Bien que l'orientation de Schiele ait été conditionnée par des
circonstances personnelles, ses allégories n'ont jamais été
explicitement autobiographiques.
À première vue, le trio représenté dans Mère avec deux enfants semble constituer une rupture avec les duos qui habitent la plupart des
allégories de Schiele. Cependant, ce sont toujours les deux enfants qui
portent le poids de l'image.
message. Ce sont, après tout, un assemblant prototypique de
Schiele, représentant deux réponses antithétiques et pourtant
complémentaires à la vie : celle sur la gauche passive, endormi, sans
vue ; l'autre actif, éveillé, un « voyant ». La mère, par
comparaison, s'estompe en arrière-plan. Elle n'est peut-être pas
morte, mais elle est épuisée. Ayant déjà accompli sa fonction la plus
importante, elle ne survit que pour nourrir passivement la vie qu'elle a
créée."
Une première approche consiste à remarquer le caractère voyeuriste des
tableaux et dessins de l’artiste. Une grande majorité de son travail,
constitué essentiellement de nus, vise à exhiber les corps de telle
manière que ceux-ci en deviennent impudique. Nous sommes très loin de la
représentation de nus classiques, où la beauté des corps tentent
d’approcher le divin et de ce que Winckelman nomme de « noble simplicité et calme grandeur ».

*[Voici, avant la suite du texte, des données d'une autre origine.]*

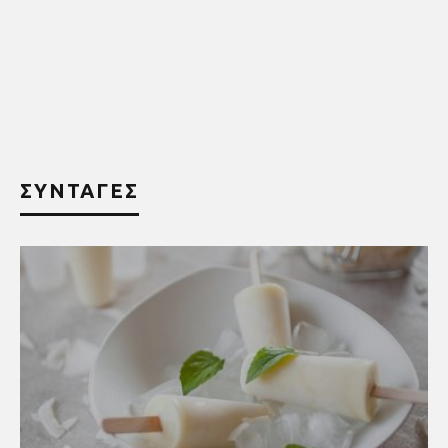
ΣΥΝΤΑΓΕΣ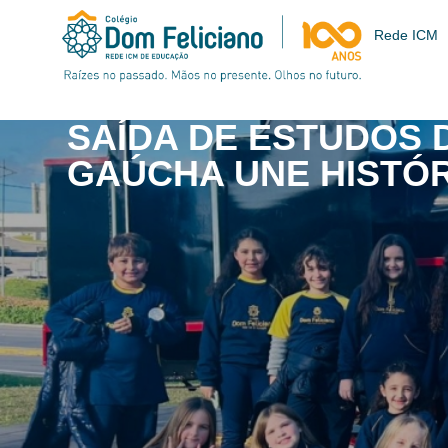
Rede ICM
SAÍDA DE ESTUDOS 
GAÚCHA UNE HISTÓR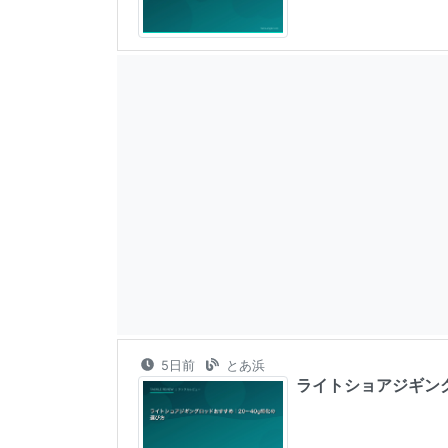
5日前
とあ浜
ライトショアジギング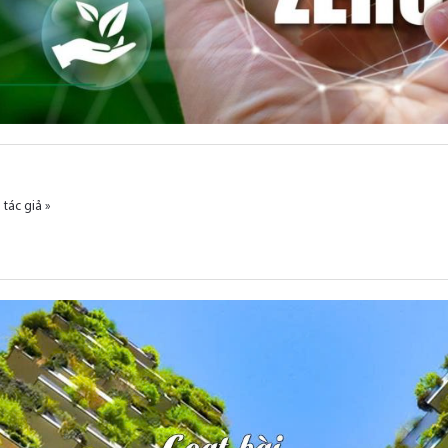
 tác giả »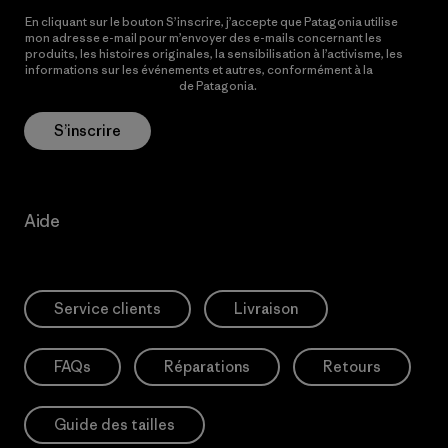
En cliquant sur le bouton S’inscrire, j’accepte que Patagonia utilise
mon adresse e-mail pour m’envoyer des e-mails concernant les
produits, les histoires originales, la sensibilisation à l’activisme, les
informations sur les événements et autres, conformément à la
Politique de confidentialité
de Patagonia.
S’inscrire
Aide
Service clients
Livraison
FAQs
Réparations
Retours
Guide des tailles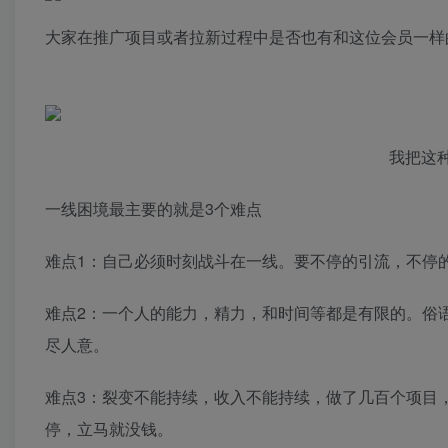
大家在推广项目或者拉新过程中是否也有和这位会员一样
我把这
一线困境最主要的就是3个难点
难点1：自己必须时刻战斗在一线。要不停的引流，不停
难点2：一个人的能力，精力，和时间等都是有限的。俗
尽人意。
难点3：裂变不能持续，收入不能持续，做了几百个项目
停，立马就没钱。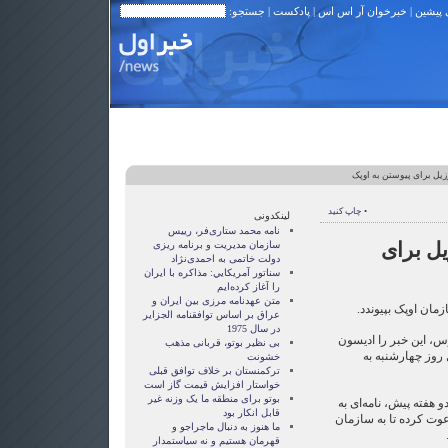
 پیشین
|
خبرخوان آر اس اس
|
پادکست
| جستجو:
زیل برای پیوستن به اوپک
• چاپ کنید
لینکدونی
نامه محمد ستاری‌فر، رییس
یل برای
سازمان مدیریت و برنامه ریزی
دولت خاتمی به احمدی‌نژاد
سناتور آمريکايي: مذاکره با ايران
را آغاز کرده‌ايم
متن عهدنامه مرزى بين ايران و
زمان اوپک بپیوندد.
عراق بر اساس توافقنامه الجزاير
در سال 1975
، این خبر را ادیسون
بی نظیر بوتو، قربانی مذهب
 روز چهارشنبه به
خشونت
ترکمنستان بر خلاف توافق قبلی
خواستار افزایش قیمت گاز است
بوتو برای منطقه ما یک وزنه غیر
و هفته پیش، نامه‌ای به
قابل انکار بود
عوت کرده تا به سازمان
ما هنوز به دنبال ماجراجو و
قهرمان هستيم و نه سياستمدار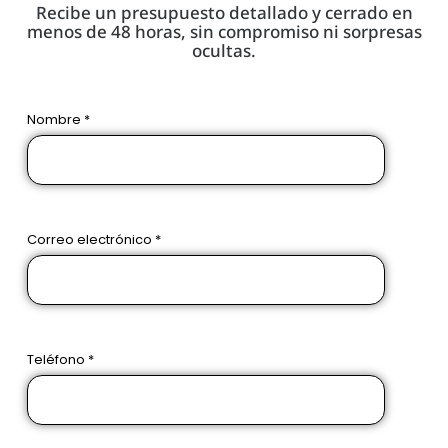
Recibe un presupuesto detallado y cerrado en
menos de 48 horas, sin compromiso ni sorpresas
ocultas.
Nombre *
Correo electrónico *
Teléfono *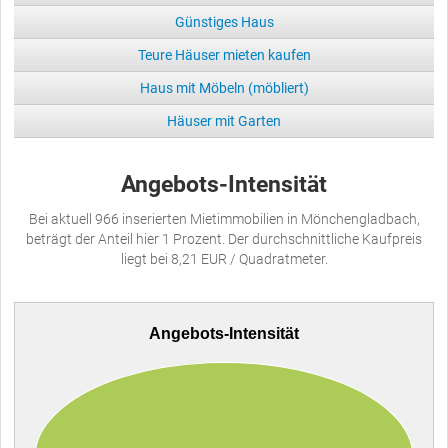
Günstiges Haus
Teure Häuser mieten kaufen
Haus mit Möbeln (möbliert)
Häuser mit Garten
Angebots-Intensität
Bei aktuell 966 inserierten Mietimmobilien in Mönchengladbach,
beträgt der Anteil hier 1 Prozent. Der durchschnittliche Kaufpreis
liegt bei 8,21 EUR / Quadratmeter.
Angebots-Intensität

Ici les corps, tout aussi recomposés, s’exposent et n’en cache pas
l’aspect pervers, terme que l’on accole souvent à l’œuvre d’Egon
Schiele.
Couple d'amants 1917.
"La dernière période d’Egon Schiele est marquée par le thème du couple hétérosexuel, de la famille et de la mère. Ces thèmes sont totalement acceptés par la société. Ce dernière phase correspond au moment où Schiele épouse Edith, et
commence à être reconnu internationalement. Cette partie de sa création
est souvent vu comme la moins tourmenté. Il peint des tableaux qui
correspondent plus à un idéal bourgeois, et arrive à les vendre plus
facilement. De nombreuses expositions sont organisées autour de ses
œuvres dans le reste de l’Europe. On a souvent analysé le choix d’Egon
Schiele d’épouser Edith,
comme un abandon de Schiele à la morale bourgeoise dans laquelle il a
été élevé. On peut voir dans ses œuvres, moins provocantes, ce même
abandon. Cependant même si le sujet est moins érotique il reste le
miroir des interrogations de Schiele."
La visite du musée Leopold se termine, épuisant, extraordinaire, incontournable. Petite collation avec un plat du jour de bonne cuisine asiatique sur la terrasse du café Leopold avant de continuer vers Grinzing avec un auparavant, visite de quelques sites architecturaux modernes.